● **TEXTO DADO**:
__________

Governantes adoram emprestar o dinheiro do contribuinte para jornais, revistas ou emissoras que falem bem deles ou, pelo menos, mal não falem. Quem paga a conta é o público, quase sempre duas vezes.

Perda de tempo
Um curioso dedicou-se a coletar nomes que circulam como prováveis ministros de Lula. Teve o cuidado de listá-los em dois grupos. Num ficaram os que fazem muito sentido. Noutro, os que fazem algum sentido.
Muito sentido:
Casa Civil, José Dirceu.
Planejamento, Antônio Palocci.
Justiça, Márcio Thomaz Bastos.
Relações Exteriores, Rubens Ricupero.
Secretaria da Fome, José Graziano.
Algum sentido:
Previdência, Luiz Gushiken.
Fazenda, Aloizio Mercadante.
Banco Central, João Sayad.
Defesa, José Genoino.
Ciência e Tecnologia, Newton Lima.
Quando terminou, olhou a lista e deu-se conta: todos dez são políticos paulistas, são homens e nenhum é negro. A partir daí, passou a brincar de tirar paulistas da lista.

__________

● **ITENS EXTRAÍDOS**:
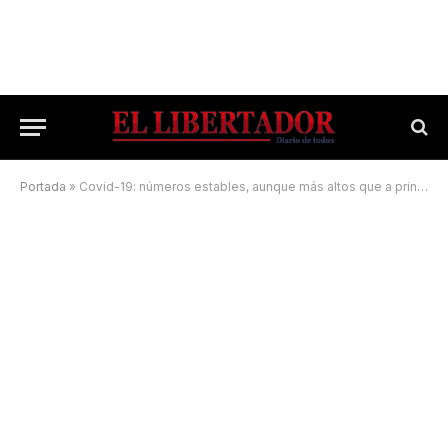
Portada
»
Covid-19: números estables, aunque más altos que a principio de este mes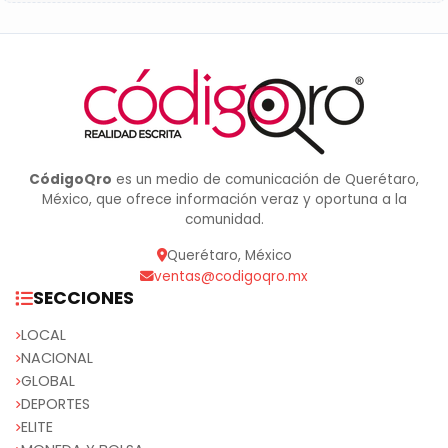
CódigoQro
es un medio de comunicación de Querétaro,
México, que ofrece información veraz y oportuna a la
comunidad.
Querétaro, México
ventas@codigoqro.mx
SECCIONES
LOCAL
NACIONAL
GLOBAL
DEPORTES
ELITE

__________

● **PEDIDO**: No texto sobre os prováveis ministros de Lula, o que o curioso percebeu quando olhou a lista pronta? Os itens não têm nenhuma ligação com o texto.

● **RESOLUÇÃO**: Que todos os dez são políticos paulistas, são homens e nenhum é negro.